(Source text Opens)

< 1 Chronicles 7 >
1 And, to the sons of Issachar, belonged, Tola and Push, Jashib and Shimron, four.
De kinderen van Issaschar waren Thola en Pua, Jasib en Simron; vier.
2 And, the sons of Tola, were Uzzi and Rephaiah and Jeriel and Jahmai and Ibsam and Shemuel, chiefs of their ancestral house, pertaining to Tola, heroes of valour, in their generations, —their number, in the days of David, twenty-two thousand and six hundred.
De kinderen van Thola nu waren Uzzi, en Refaja, en Jeriel, en Jachmai, en Jibsam, en Samuel; hoofden van de huizen hunner vaderen, van Thola, kloeke helden in hun geslachten; hun getal was in de dagen van David twee en twintig duizend en zeshonderd.

(Source text Closes)
(Material provided Opens)

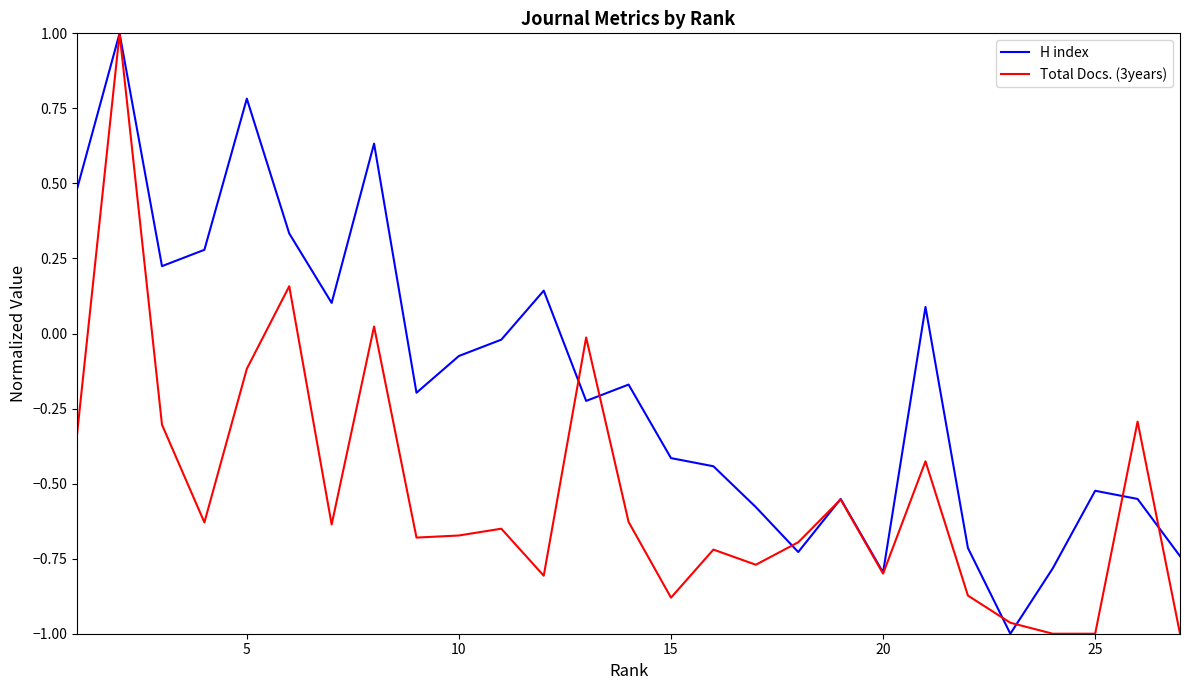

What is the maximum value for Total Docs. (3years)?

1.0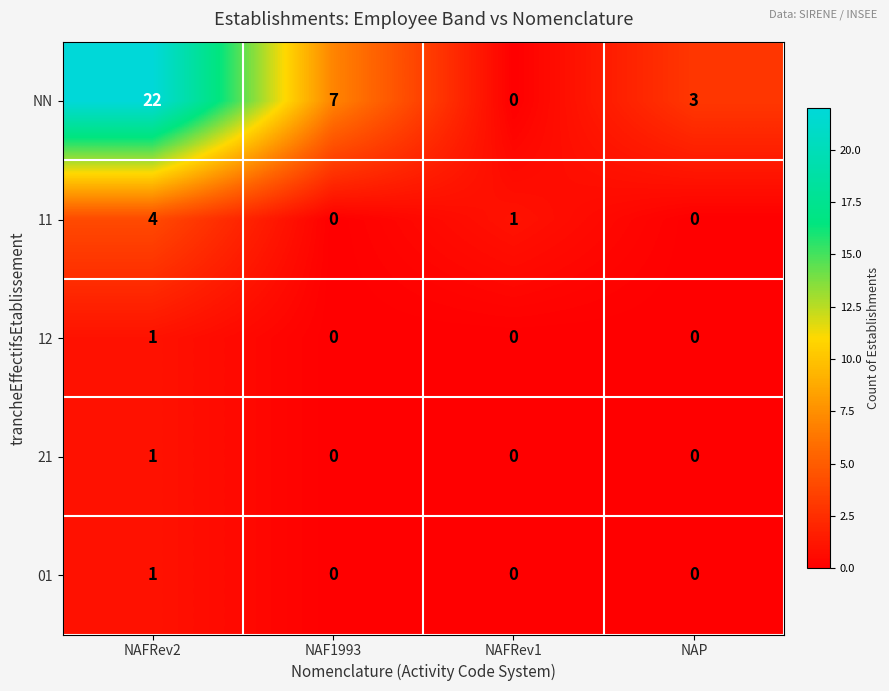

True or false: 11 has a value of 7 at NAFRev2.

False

(Material provided Closes)
(Material provided Opens)

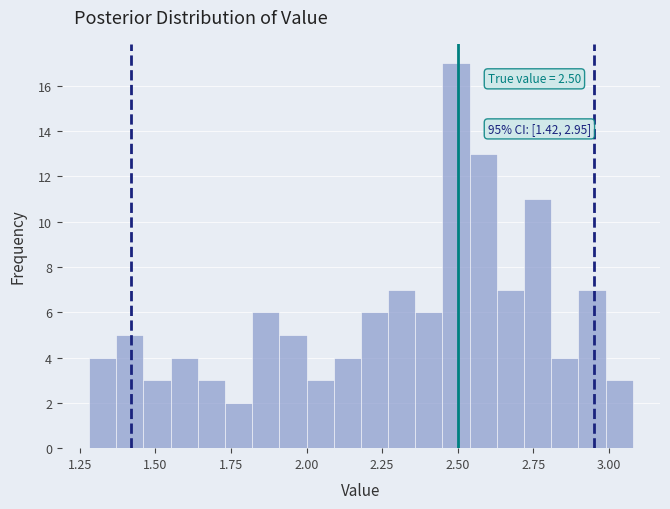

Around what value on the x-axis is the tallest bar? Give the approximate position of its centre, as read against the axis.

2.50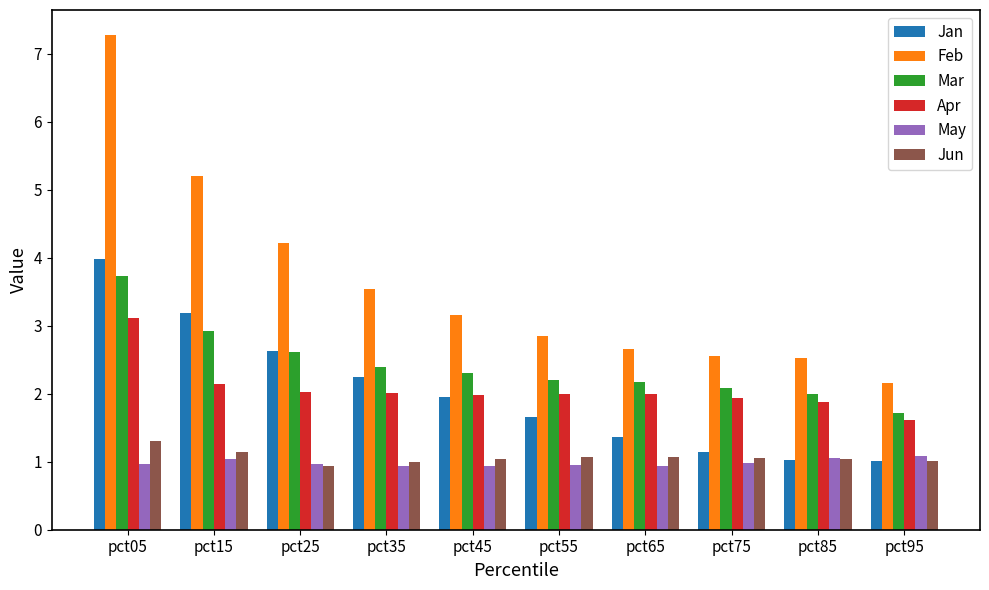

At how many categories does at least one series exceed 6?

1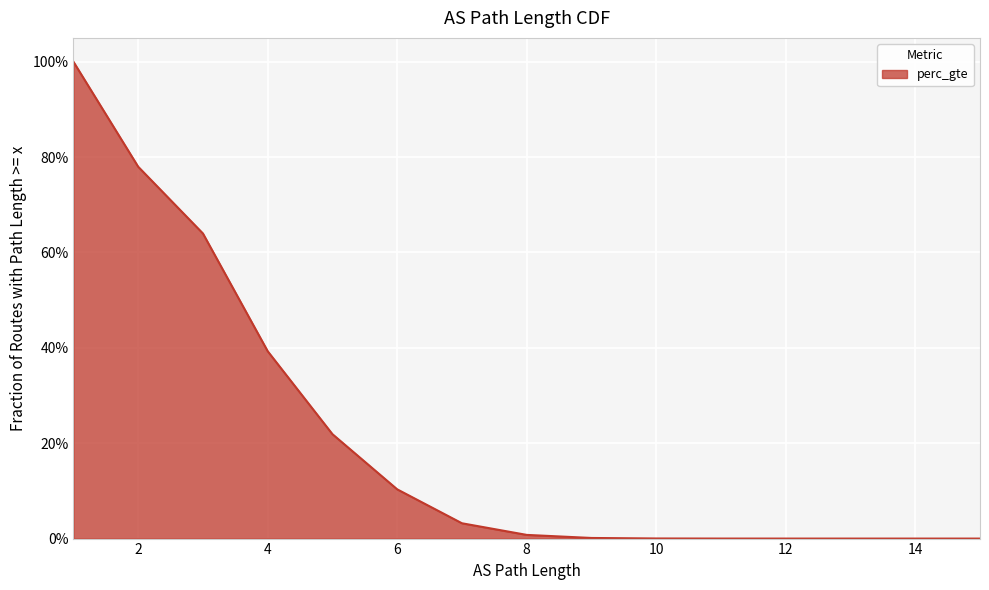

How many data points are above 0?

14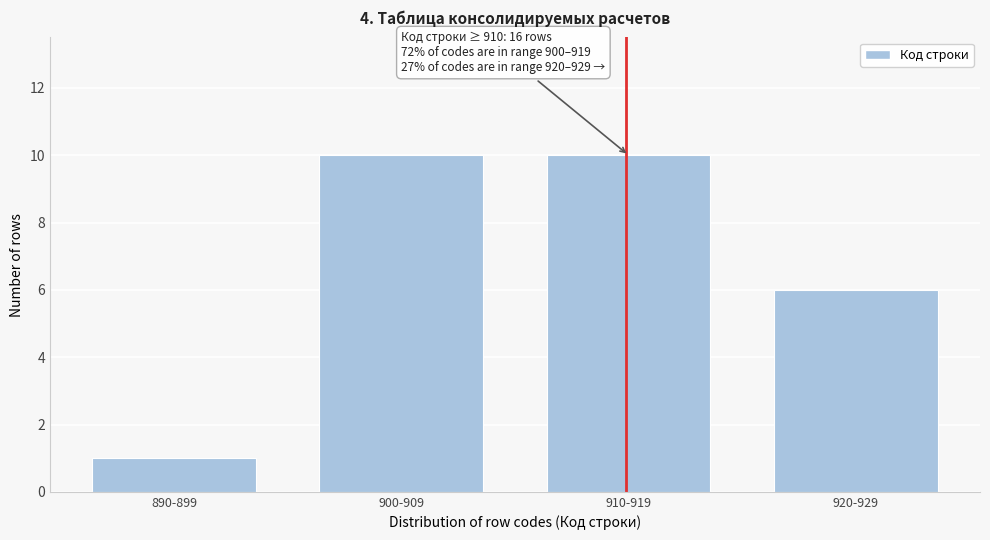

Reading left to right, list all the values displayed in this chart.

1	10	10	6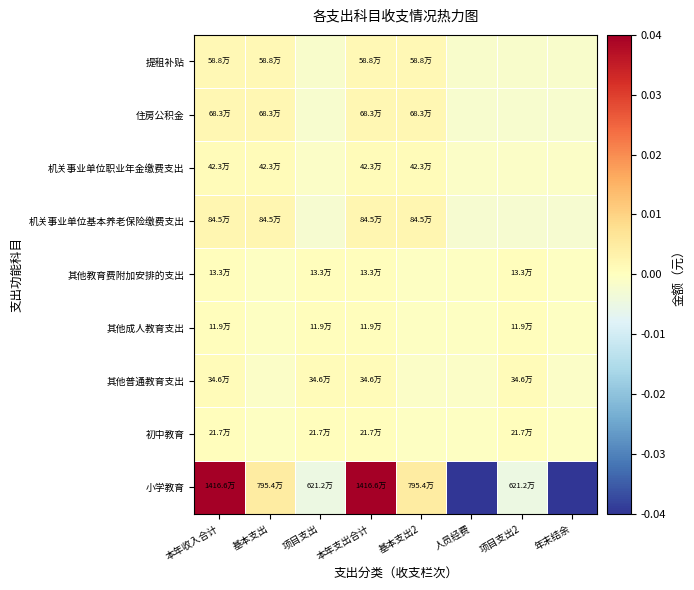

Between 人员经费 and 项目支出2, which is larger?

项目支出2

(Material provided Closes)

▸ **Directions for this task**: Return the part of the 1 Chronicles 7 passage above that starts at "De kinderen van Thola" and ends at "duizend en zeshonderd.", copied word for word.

▸ **Exercise solution**:
De kinderen van Thola nu waren Uzzi, en Refaja, en Jeriel, en Jachmai, en Jibsam, en Samuel; hoofden van de huizen hunner vaderen, van Thola, kloeke helden in hun geslachten; hun getal was in de dagen van David twee en twintig duizend en zeshonderd.